Wolfsburg. Dieter Kalm war einer von Hunderten, die den Leidtragenden des Ukraine-Krieges halfen. Er ist für den „Wolfsburger des Jahres“ nominiert.

Die Invasion in die Ukraine durch die russische Armee am 20. Februar dieses Jahres war ein Schock für die Welt. Kriegerische Konflikte gab es zwar auch vorher schon – und die Flüchtlingsbewegungen nach Europa hatten das nicht vergessen gemacht. Aber so nah an Zuhause Raketeneinschläge und Zivilistenmorde zu wissen, das war schon etwas anderes.

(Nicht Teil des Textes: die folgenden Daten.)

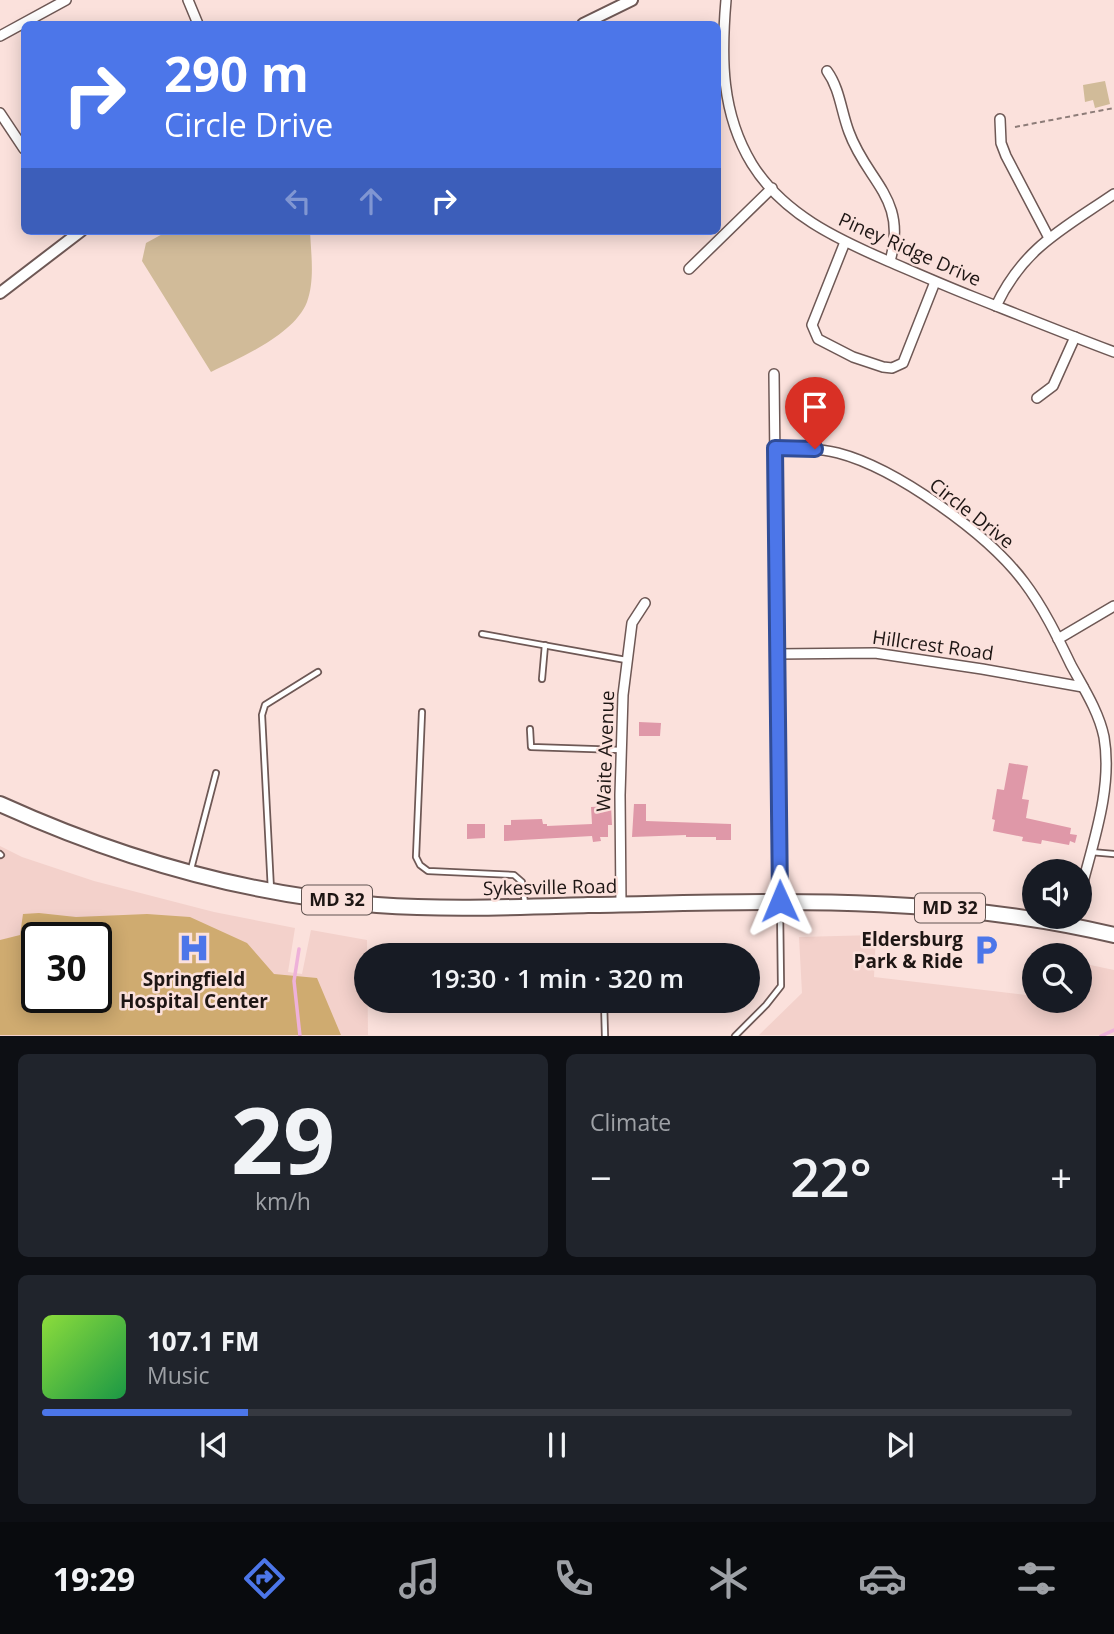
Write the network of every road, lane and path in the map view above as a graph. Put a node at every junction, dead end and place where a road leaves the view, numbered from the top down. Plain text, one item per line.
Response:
1 (66, 0) edge
2 (188, 0) edge
3 (632, 0) edge
4 (726, 0) edge
5 (28, 21) edge
6 (197, 21) edge
7 (589, 21) edge
8 (21, 25) edge
9 (0, 36) edge
10 (827, 71) dead end
11 (1114, 108) edge
12 (0, 113) edge
13 (1000, 120) dead end
14 (1015, 127) dead end
15 (21, 144) edge
16 (772, 188) junction
17 (1114, 194) edge
18 (76, 235) edge
19 (1049, 238) junction
20 (845, 243) junction
21 (890, 261) junction
22 (689, 270) dead end
23 (935, 282) junction
24 (0, 293) edge
25 (996, 306) junction
26 (1075, 337) junction
27 (1114, 352) edge
28 (774, 374) dead end
29 (1037, 398) dead end
30 (775, 448) junction
31 (645, 603) dead end
32 (1114, 606) edge
33 (482, 634) dead end
34 (1058, 639) junction
35 (545, 645) junction
36 (776, 654) junction
37 (627, 660) junction
38 (318, 672) dead end
39 (542, 679) dead end
40 (1083, 687) junction
41 (422, 712) dead end
42 (530, 729) dead end
43 (622, 750) junction
44 (216, 773) dead end
45 (0, 804) edge
46 (1090, 852) junction
47 (1114, 854) edge
48 (1088, 859) edge
49 (190, 873) junction
50 (271, 891) junction
51 (780, 901) junction
52 (621, 905) junction
53 (525, 907) junction
54 (1022, 917) edge
55 (1092, 928) edge
56 (1114, 935) edge
57 (604, 1013) edge
58 (605, 1035) edge
59 (735, 1035) edge

1 - 5 street
2 - 6 street
3 - 7 street
4 - 16 street, Piney Ridge Drive
8 - 9 street
10 - 21 street
11 - 14 path
12 - 15 street
13 - 19 street
16 - 20 street, Piney Ridge Drive
16 - 22 street
17 - 19 street
18 - 24 street
19 - 25 street
20 - 21 street, Piney Ridge Drive
20 - 23 street
21 - 23 street, Piney Ridge Drive
23 - 25 street, Piney Ridge Drive
25 - 26 street, Piney Ridge Drive
26 - 27 street, Piney Ridge Drive
26 - 29 street
28 - 30 street
30 - 34 street, Circle Drive
30 - 36 street
31 - 37 street, Waite Avenue
32 - 34 street
33 - 35 lane
34 - 40 street, Circle Drive
35 - 37 lane
35 - 39 lane
36 - 40 street, Hillcrest Road
36 - 51 street
37 - 43 street, Waite Avenue
38 - 50 lane
40 - 46 street, Circle Drive
41 - 53 lane
42 - 43 lane
43 - 52 street, Waite Avenue
44 - 49 lane
45 - 49 main road, Sykesville Road / MD 32
46 - 47 lane
46 - 48 street, Circle Drive
49 - 50 main road, Sykesville Road / MD 32
50 - 53 main road, Sykesville Road / MD 32
51 - 52 main road, Sykesville Road / MD 32
51 - 54 main road, Sykesville Road / MD 32
51 - 59 lane
52 - 53 main road, Sykesville Road / MD 32
55 - 56 main road, Sykesville Road / MD 32
57 - 58 lane

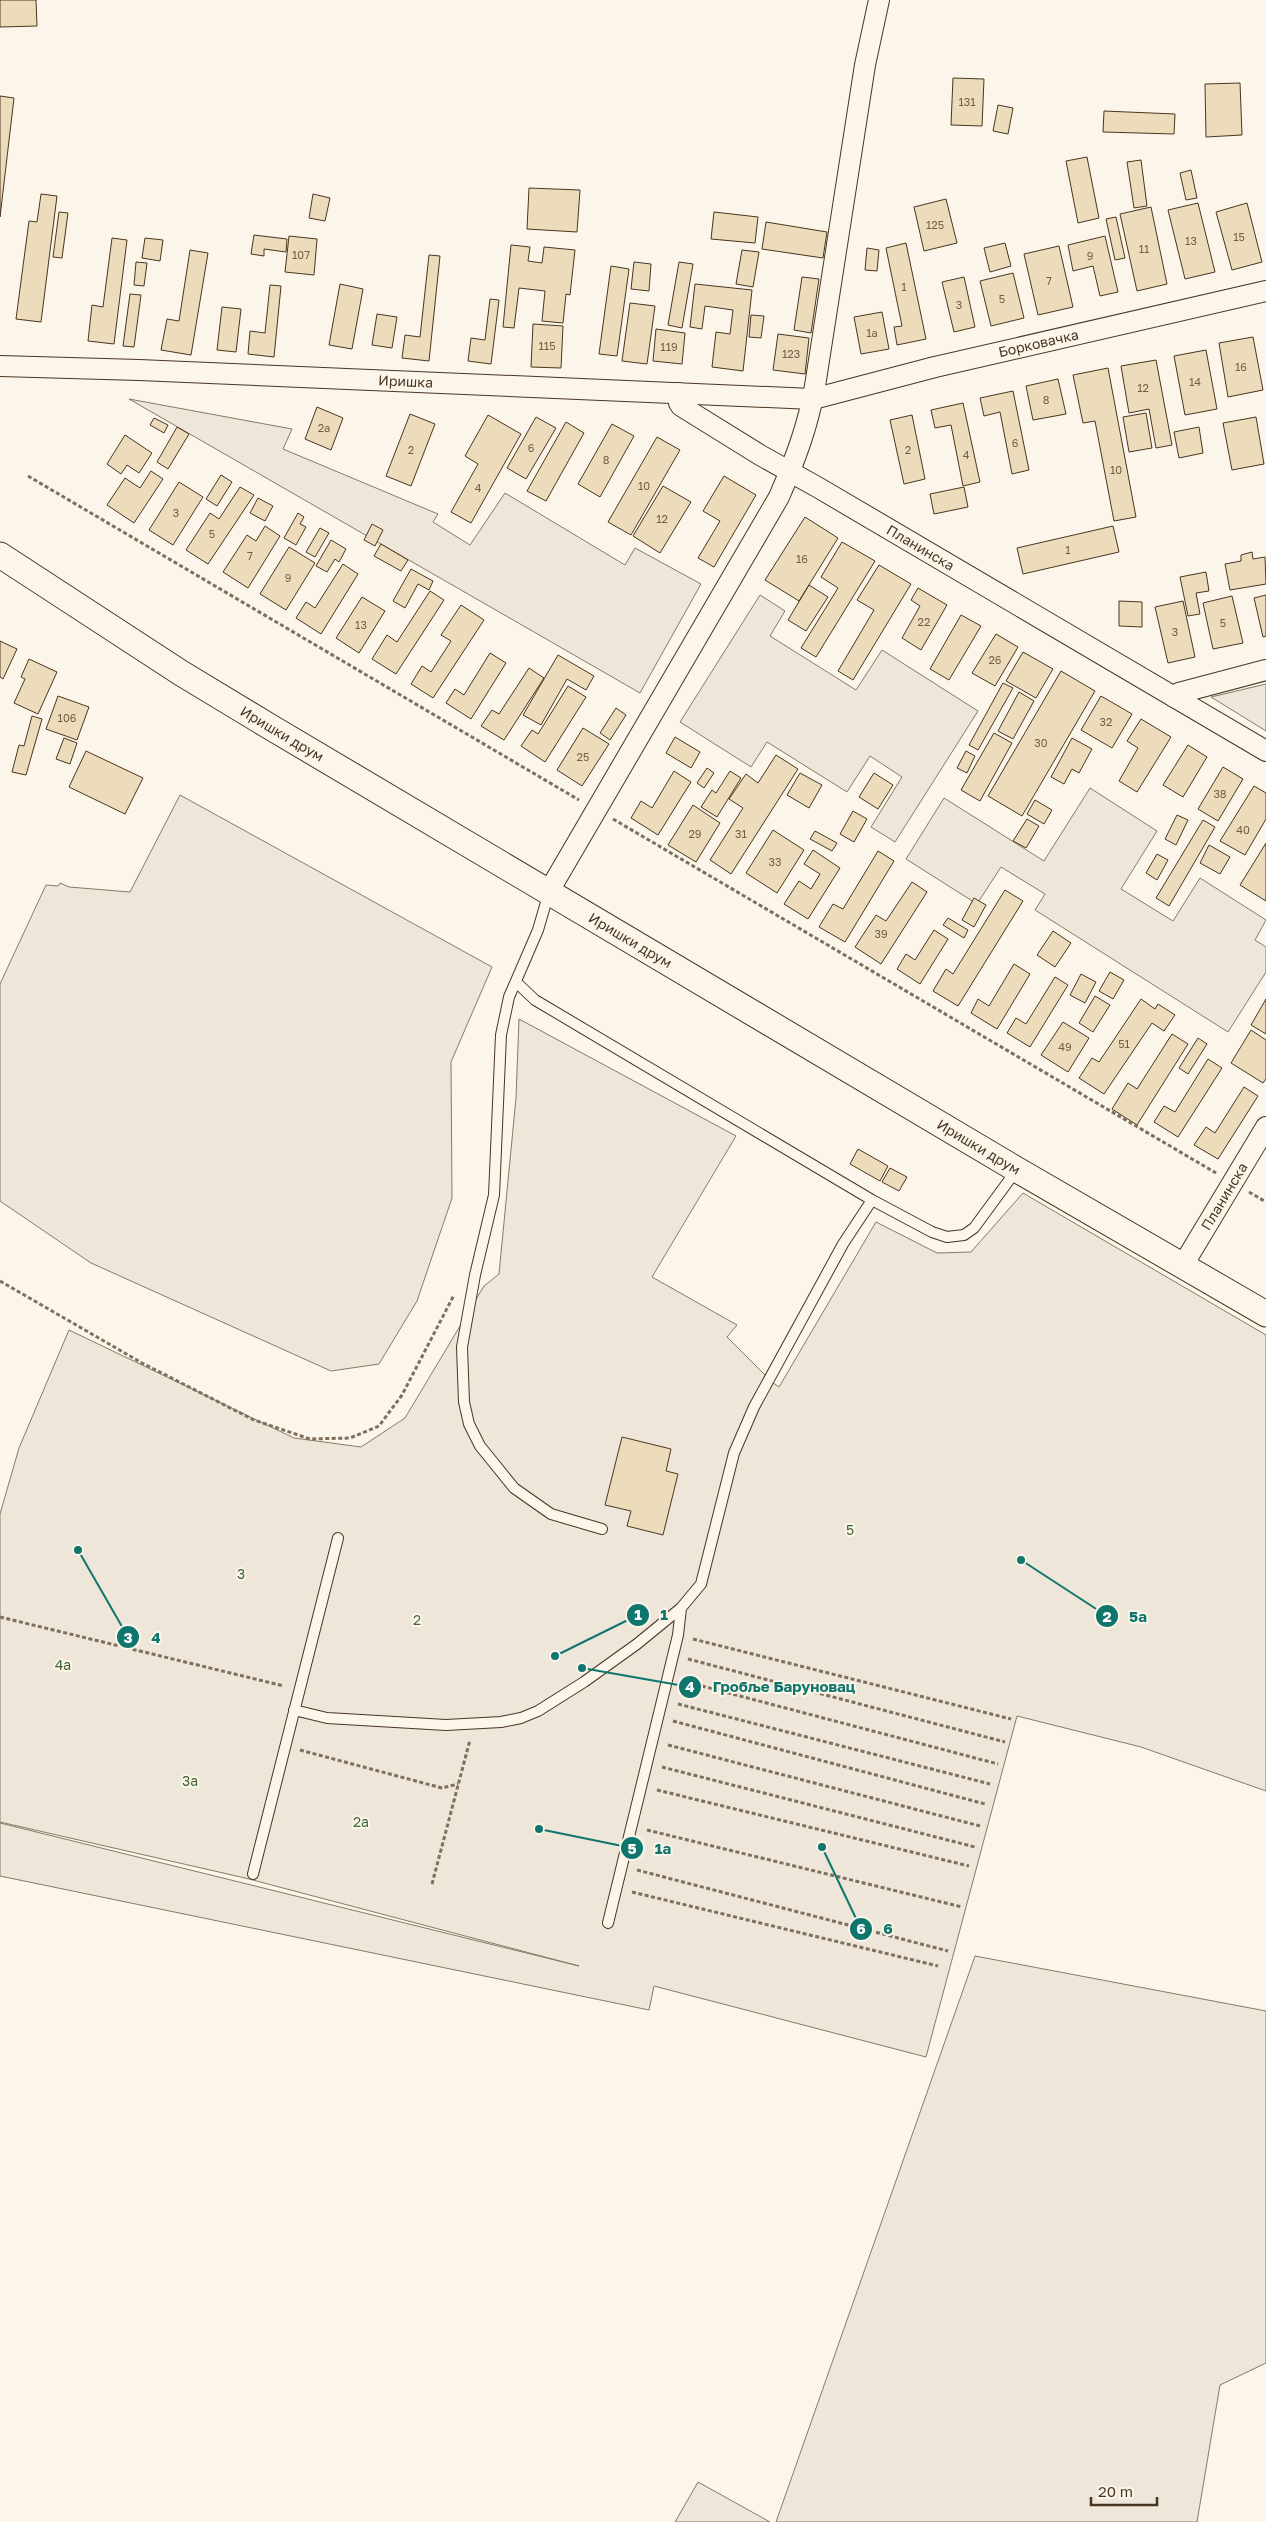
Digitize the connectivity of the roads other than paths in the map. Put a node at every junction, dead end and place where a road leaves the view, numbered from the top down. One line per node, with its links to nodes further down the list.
1 (879, 0): 5 (street)
2 (1266, 291): 5 (street, Борковачка)
3 (0, 366): 4 (street, Иришка)
4 (678, 393): 5 (street, Иришка); 6 (street, Планинска)
5 (813, 399): 6 (street)
6 (790, 472): 9 (street, Планинска); 11 (street)
7 (0, 555): 11 (street, Иришки друм)
8 (1266, 670): 9 (street)
9 (1174, 697): 10 (street, Планинска)
10 (1266, 752)
11 (549, 892): 12 (lane); 14 (street, Иришки друм)
12 (516, 982): 15 (lane); 18 (lane)
13 (1266, 1127): 16 (street, Планинска)
14 (1014, 1168): 15 (lane); 16 (street, Иришки друм)
15 (872, 1200): 20 (lane)
16 (1183, 1265): 17 (street, Иришки друм)
17 (1266, 1314)
18 (602, 1529)
19 (338, 1538): 21 (lane)
20 (681, 1608): 21 (lane); 23 (lane)
21 (294, 1710): 22 (lane)
22 (254, 1874)
23 (608, 1923)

Die Folge: Hunderttausende Menschen in Deutschland engagierten sich, um der Bevölkerung in der Ukraine zu helfen. Sie stellten Kleidung, Medikamente, Spielsachen zusammen, fuhren zum Teil selbst in Bullis und Sprintern zur polnisch-ukrainischen Grenze. In Wolfsburg stellte Unternehmer Teja Schönberger seine Industriehalle in der Borsighalle mietfrei dem DRK zur Verfügung, um dort die zahlreich auflaufenden Kartons voller Spenden zu sortieren.

Nominiert sind alle Helferinnen und Helfer, alle Spenderinnen und Spender

Dieter Kalm hat die Zeit in der Borsigstraße in lebhafter Erinnerung. Vier Monate lang kümmerte sich der 67-jährige Teamvorstand des DRK-Ortsvereins Hattorf-Heiligendorf um die Organisation der Spendengüter, zusammen mit zahlreichen Helferinnen und Helfern. Sie alle: Die 800 Menschen, die in der Halle sortieren, ausgeben und schleppen halfen, die Tausenden Menschen in Wolfsburg, die ihr Hab und Gut für den guten Zweck hergaben, die zahllosen weiteren Wolfsburgerinnen und Wolfsburger, die sich selbstlos für andere engagierten, sind jetzt für den Wolfsburger des Jahres nominiert.

Lesen Sie auch:

Dieter Kalm ist ihr Gesicht. Er übernahm ab dem 1. März die Hallenleitung in der Borsigstraße. „Ich fand die Idee gut, eine zentrale Halle für die Spendenabgabe einzurichten“, sagt der Ehrenamtler. Für ihn sei klar gewesen, dass er helfen müsse. „Ich habe mich gefragt: Was kannst du tun? Als 67-jähriger Rentner kannst du ja nicht selbst in die Ukraine fahren. Da bot es sich an, in der Sammelstelle zu helfen.“

800 Menschen waren vier Monate lang viele Stunden am Tag im Einsatz

Kartons über Kartons: Die DRK-Sammelstelle für Kriegsflüchtlinge aus der Ukraine im März 2022.
Kartons über Kartons: Die DRK-Sammelstelle für Kriegsflüchtlinge aus der Ukraine im März 2022. © DRK Wolfsburg | Dieter Kalm

Eine 1200 Quadratmeter große Halle, viele ehrenamtliche Helfende – am ersten Sonntag waren es laut Kalm 180 – und ein Berg voller Spenden: Anfangs habe es keine Strukturen gegeben, erinnern sich Kalm. „Die Devise lautete: Einfach loslegen.“

Über die vier Monate seien etwa 800 Helferinnen und Helfer im Einsatz gewesen. Die hauptamtliche Ehrenamtskoordinatorin des DRK-Kreisverbandes, Izabella Czuba, war die einzige Hauptamtliche. „Ohne sie hätte es nicht geklappt“, sagt Kalm.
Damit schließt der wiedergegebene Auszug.